À celles et ceux qui souhaitent aller plus loin à propos des enregistrements historiques dans les hôtels cités plus haut, je conseille deux compilations très réussies sorties par le label Nehi en 2014.
– « Peabody Blues ». Des enregistrements de 1929 avec entre autres Furry Lewis, Walter Vinson, Charlie McCoy, Speckled Red, Robert Wilkins…
– « St Charles Blues ». En 1936, avec Charlie McCoy, Tommy Johnson, Johnnie Temple, Curtis Jones, Casey Bill Weldon, Sonny Boy Williamson I, Bo Carter, Ishmon Bracey, Memphis Minnie…
La deuxième rubrique de l’émission, « En tournée », s’arrête sur la clôture ce week-end de la vingtième édition du festival Blues sur Seine. Pour ce soir vendredi 23 novembre 2018, vous avez deux choix.
– À la salle du Sax d’Achères (Yvelines), vous pourrez voir Theo Lawrence and The Hearts, un groupe français qui fait dans le blues, le rock sudiste et la soul, et Hannah Williams & The Affirmations, dans un registre plus axé sur la soul.
– Sinon, à la collégiale Notre-Dame-de-Mantes-la-Jolie (Yvelines), vous pouvez opter pour la chanteuse et organiste Rhoda Scott, bien connue du public français. Elle sera accompagnée de 80 chanteurs pour évoquer l’histoire de la musique afro-américaine, avec au programme du jazz, du gospel et des negro spirituals, mais aussi une évocation des compositeurs français du début du siècle dernier Gabriel Fauré et Claude Debussy. C’est aussi une forme d’hommage aux Afro-Américains engagés avec les Français dans la Première Guerre mondiale en 1917, au moment où le jazz franchissait également l’Atlantique.

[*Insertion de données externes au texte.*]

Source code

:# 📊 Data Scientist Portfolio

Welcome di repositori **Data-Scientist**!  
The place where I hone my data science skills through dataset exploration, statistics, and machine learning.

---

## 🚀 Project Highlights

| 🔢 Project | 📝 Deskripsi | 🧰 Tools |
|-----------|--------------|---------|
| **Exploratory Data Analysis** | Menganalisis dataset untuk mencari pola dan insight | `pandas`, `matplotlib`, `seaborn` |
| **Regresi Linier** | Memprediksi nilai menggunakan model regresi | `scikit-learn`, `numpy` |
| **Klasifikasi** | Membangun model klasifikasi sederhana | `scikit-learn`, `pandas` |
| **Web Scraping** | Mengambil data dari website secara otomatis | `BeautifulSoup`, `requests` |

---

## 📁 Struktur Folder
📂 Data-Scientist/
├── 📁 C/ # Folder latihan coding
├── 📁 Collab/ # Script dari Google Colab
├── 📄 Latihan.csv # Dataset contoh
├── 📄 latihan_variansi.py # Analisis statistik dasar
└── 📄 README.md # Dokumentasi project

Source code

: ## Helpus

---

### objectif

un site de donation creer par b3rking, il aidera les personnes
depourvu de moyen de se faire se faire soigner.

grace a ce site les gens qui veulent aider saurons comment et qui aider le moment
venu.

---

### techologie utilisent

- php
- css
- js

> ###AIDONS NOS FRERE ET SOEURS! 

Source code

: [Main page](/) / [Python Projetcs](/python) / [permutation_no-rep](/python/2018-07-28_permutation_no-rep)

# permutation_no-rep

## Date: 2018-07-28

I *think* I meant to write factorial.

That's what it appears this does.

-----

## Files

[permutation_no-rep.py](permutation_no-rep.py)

Et demain samedi 24 novembre, les Buttshakers et Keziah Jones auront l’honneur de clôturer cette vingtième édition à la salle Jacques Brel de Mantes-la-Ville.
Pour illustrer cette page j’ai donc choisi dans mon émission un extrait de « Late Nights & Heartbreak », le dernier album d’Hannah Williams & The Affirmations, avec un morceau intitulé Fighting Your Shadow.